A Gunpowdered Man and a Fox: they were quite the pair.
As though to a prearranged signal, Parker, Angel, and Louis spread out, never taking their eyes from the two silent men, for they, and not Griffin, were unmistakably the threat. Griffin, realizing suddenly that he had lost the attention of his listeners, turned to face the newcomers, but did not rise. He was that smart, at least.
‘Help you?’ said Griffin.
‘I hope so,’ said Parker. He gave Griffin his attention, knowing that Angel and Louis had the other two marked. ‘I was wondering if you’d heard from Jerome Burnel lately.’
‘I don’t think I know that name,’ said Griffin.
‘You were in Warren with him.’
‘I was in Warren with a lot of guys. Pardon me, but I don’t think you’ve told us your name.’
He put the emphasis on both ‘us’ and ‘your’, which gave Parker all he needed to know about him. Griffin would always rely on a pack for support. Alone, he’d run.
‘My name is Charlie Parker. I’m a private investigator. I could give you a card, but I figure your friend there would probably just add it to his collection of torn paper.’
The Gunpowdered man’s face had not moved a muscle.
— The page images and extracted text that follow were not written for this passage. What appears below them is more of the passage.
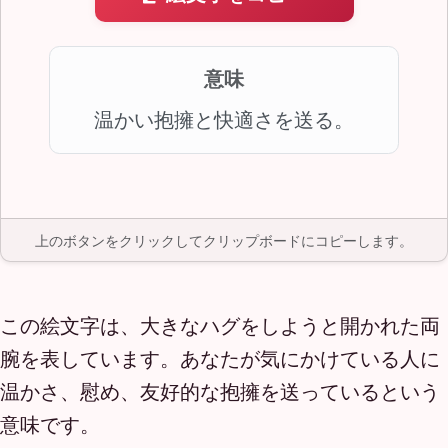
意味
温かい抱擁と快適さを送る。
上のボタンをクリックしてクリップボードにコピーします。
この絵文字は、大きなハグをしようと開かれた両
腕を表しています。あなたが気にかけている人に
温かさ、慰め、友好的な抱擁を送っているという
意味です。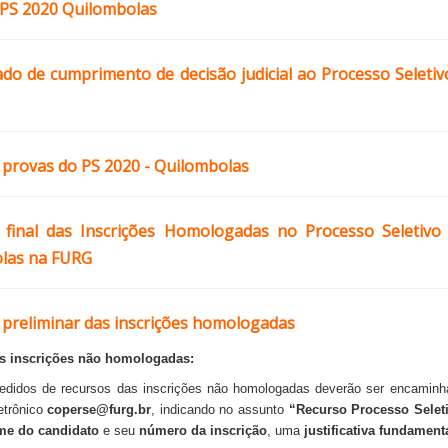
 PS 2020 Quilombolas
do de cumprimento de decisão judicial ao Processo Seletiv
e provas do PS 2020 - Quilombolas
 final das Inscrições Homologadas no Processo Seletivo
las na FURG
 preliminar das inscrições homologadas
s inscrições não homologadas:
pedidos de recursos das inscrições não homologadas deverão ser encamin
etrônico
coperse@furg.br
, indicando no assunto
“Recurso Processo Selet
me do candidato
e seu
número da inscrição
, uma
justificativa fundamen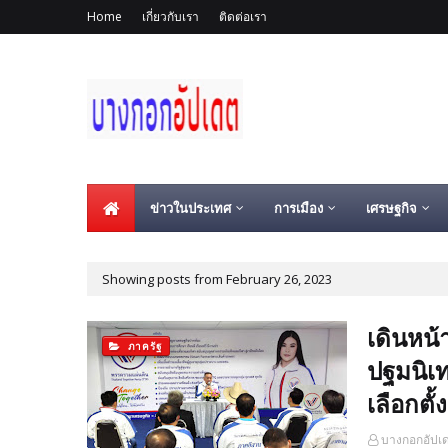
Home
เกี่ยวกับเรา
ติดต่อเรา
ข่าวในประเทศ
การเมือง
เศรษฐกิจ
Showing posts from February 26, 2023
เดินหน้
ภาครัฐ
ปฐมนิเท
เลือกตั้ง
บางกอกอัปเ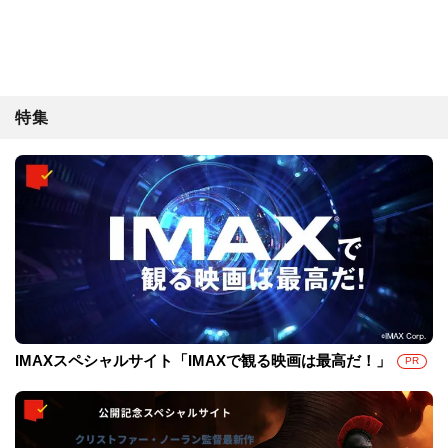
特集
IMAXスペシャルサイト「IMAXで観る映画は最高だ！」
PR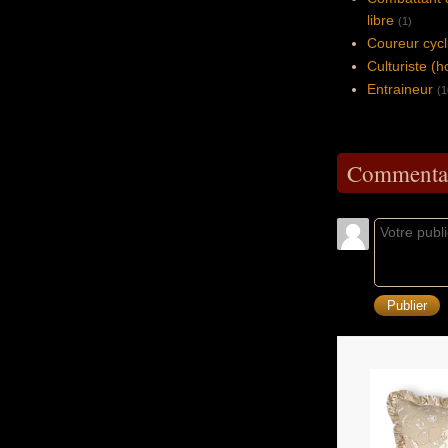
libre
(1)
Coureur cycl
Culturiste 
Entraineur
(1
Commentai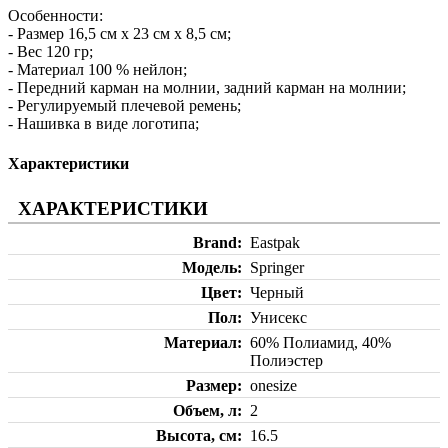
Особенности:
- Размер 16,5 см х 23 см х 8,5 см;
- Вес 120 гр;
- Материал 100 % нейлон;
- Передний карман на молнии, задний карман на молнии;
- Регулируемый плечевой ремень;
- Нашивка в виде логотипа;
Характеристики
ХАРАКТЕРИСТИКИ
Brand
Eastpak
Модель
Springer
Цвет
Черный
Пол
Унисекс
Материал
60% Полиамид, 40%
Полиэстер
Размер
onesize
Объем, л
2
Высота, см
16.5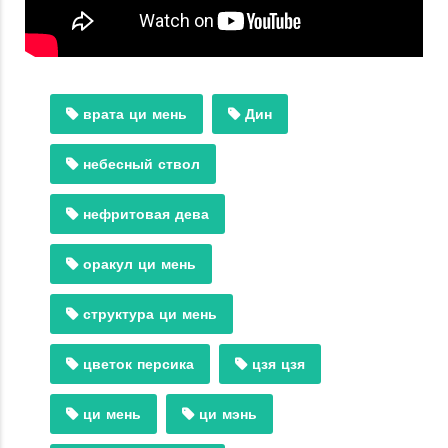
врата ци мень
Дин
небесный ствол
нефритовая дева
оракул ци мень
структура ци мень
цветок персика
цзя цзя
ци мень
ци мэнь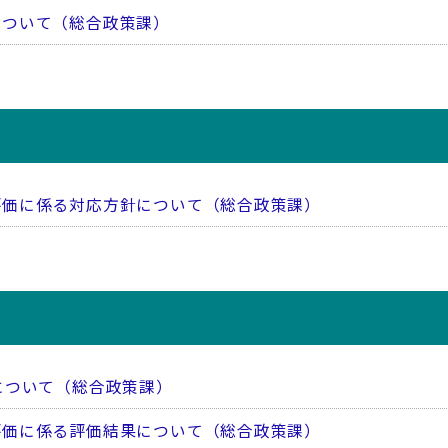
について（総合政策課）
評価に係る対応方針について（総合政策課）
について（総合政策課）
評価に係る評価結果について（総合政策課）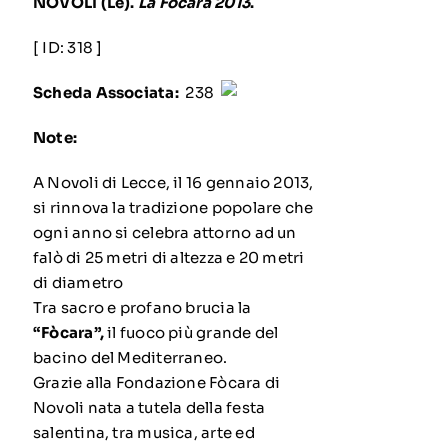
NOVOLI (Le).
La Fòcara 2013
.
[ ID: 318 ]
Scheda Associata:
238
Note:
A Novoli di Lecce, il 16 gennaio 2013,
si rinnova la tradizione popolare che
ogni anno si celebra attorno ad un
falò di 25 metri di altezza e 20 metri
di diametro
Tra sacro e profano brucia la
“Fòcara”,
il fuoco più grande del
bacino del Mediterraneo.
Grazie alla Fondazione Fòcara di
Novoli nata a tutela della festa
salentina, tra musica, arte ed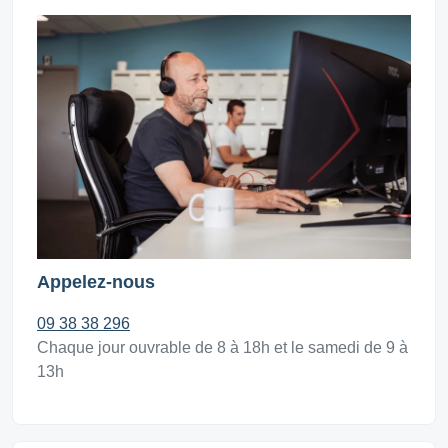
Appelez-nous
09 38 38 296
Chaque jour ouvrable de 8 à 18h et le samedi de 9 à
13h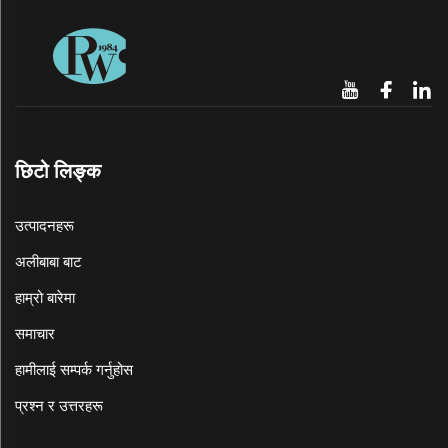
छिटो लिङ्क
उत्पादनहरू
अलीबाबा बाट
हाम्रो बारेमा
समाचार
हामीलाई सम्पर्क गर्नुहोस
प्रश्न र उत्तरहरू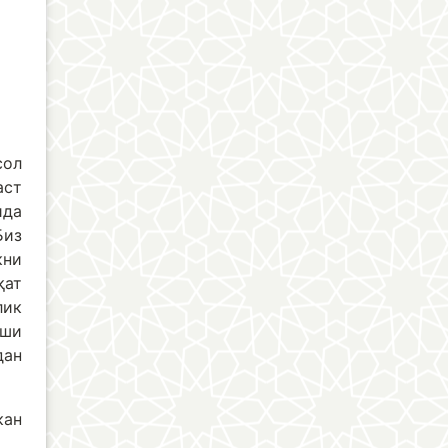
сол
аст
ида
Биз
кни
қат
лик
хши
дан
кан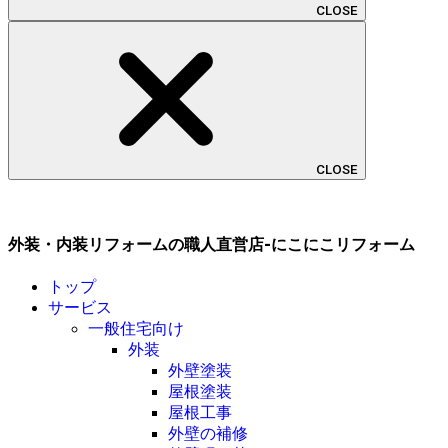
CLOSE
CLOSE
外装・内装リフォームの職人直営店-にこにこリフォーム
トップ
サービス
一般住宅向け
外装
外壁塗装
屋根塗装
屋根工事
外壁の補修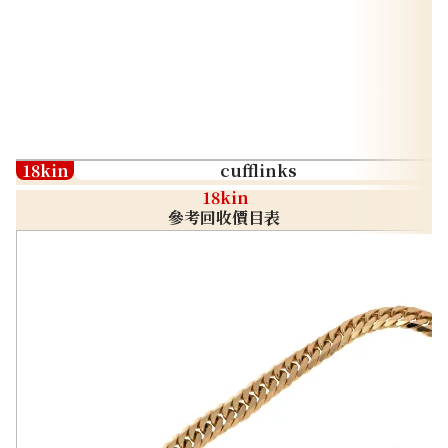
18kin
cufflinks
18kin
參考回收價目表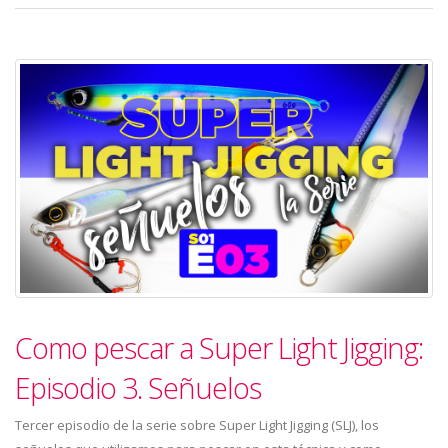
Como pescar a Super Light Jigging:
Episodio 3. Señuelos
Tercer episodio de la serie sobre Super Light Jigging (SLJ), los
He hadn’t even blinked much, as far as Parker could tell. Parker thought that he’d encountered human-shaped voids like this one before: they could skin a man alive without breaking a sweat or raising their blood pressure.
‘I don’t believe I have to answer any questions from a private investigator,’ said Griffin.
‘That’s right, you don’t. But here’s how it goes: you don’t talk to me, and I feed you to the police, and then you have to get all lawyered up if you decide not to answer their questions. It’s easier just to deal with me.’
‘And your friends – are they private investigators too?’
‘No, they’re just private.’
Griffin took a sip of beer to give himself time to think.
‘Just private,’ he said. ‘I like that.’
‘Aren’t you going to make the introductions?’ asked Parker. ‘Shame to have us all out here, and nobody knowing anyone’s name but yours and mine.’
‘My friends are private too,’ said Griffin.
‘From away, is what I hear.’
Louis shifted his weight, like a big cat vacillating between a stretch and a pounce.
‘These are Southern boys,’ he said, ‘the low-down kind.’ Louis sniffed the air, then added: ‘I can smell it on them – all grease, and blood, and damned ignorance.’
The Gunpowdered Man tensed, and the Fox raised the index finger of his right hand in warning to his colleague.
‘Aw, you don’t like that, huh?’ Louis continued. ‘Don’t care to be called on your roots. I’ve been dealing with peckerwoods like you all my life, men whose mommas shit them out after their daddies put their pole in the wrong fishing hole. See, I’m a Southern boy too, but not your kind, and it’s nothing to do with the color of my skin. I just got more self-respect than to keep company with a jailhouse rapist.’
This time, the Gunpowdered Man was halfway out of his seat when the Fox gripped his forearm, digging those nails into his partner’s flesh. And all the time the Fox’s eyes flicked from Louis to Angel and back again, as though uncertain from which of them the first attack might come, but unafraid of either.